Ile minut za późno pasażer opisany w podanym tekście stawił się na lotnisku?

== Podany tekst ==

AktualnościNowości

Próbował wejść do samolotu przez taśmę bagażową. Wcześniej spóźnił się na lot do Polski

Policja stacjonująca na angielskim lotnisku East Middlands poinformowała o bardzo zaskakującym pomyśle jednego z pasażerów. Przed lotem do Polski, mężczyzna próbował wejść do samolotu przez… taśmę bagażową.

Do nietypowego zdarzenia doszło tuż przed jednym z lotów do Polski. Odprawa na podróż Ryanairem do Rzeszowa została już zakończona. Nie zraziło to jednak pasażera, który stawił się na lotnisku 35 minut za późno.

===
== Przekazane dane ==

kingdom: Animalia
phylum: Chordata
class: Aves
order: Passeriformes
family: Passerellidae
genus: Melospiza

===

**Wynik zadania:** 35 minut.